ASSIGNMENT —
Filter the entries that follow, copying every line in which the word "middle" appears.

DATASET RECORDS —
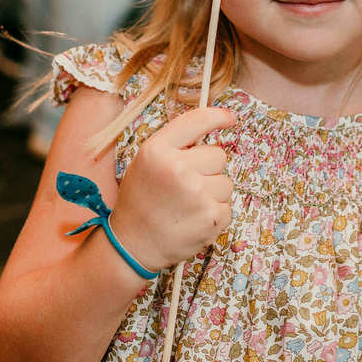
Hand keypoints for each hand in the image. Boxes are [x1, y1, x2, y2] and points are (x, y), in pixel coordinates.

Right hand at [109, 107, 235, 271]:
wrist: (132, 245)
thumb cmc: (140, 201)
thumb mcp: (146, 163)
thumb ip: (174, 146)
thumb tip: (212, 127)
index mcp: (158, 150)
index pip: (196, 121)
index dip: (218, 116)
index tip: (229, 118)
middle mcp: (178, 168)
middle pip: (219, 155)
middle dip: (209, 168)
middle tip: (187, 184)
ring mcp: (197, 194)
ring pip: (226, 182)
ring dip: (213, 193)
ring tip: (188, 205)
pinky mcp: (211, 217)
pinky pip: (227, 206)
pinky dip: (215, 214)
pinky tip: (193, 219)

RESPONSE TO THE TASK —
middle mcp: (178, 168)
middle pip: (219, 155)
middle dip: (209, 168)
middle tip: (187, 184)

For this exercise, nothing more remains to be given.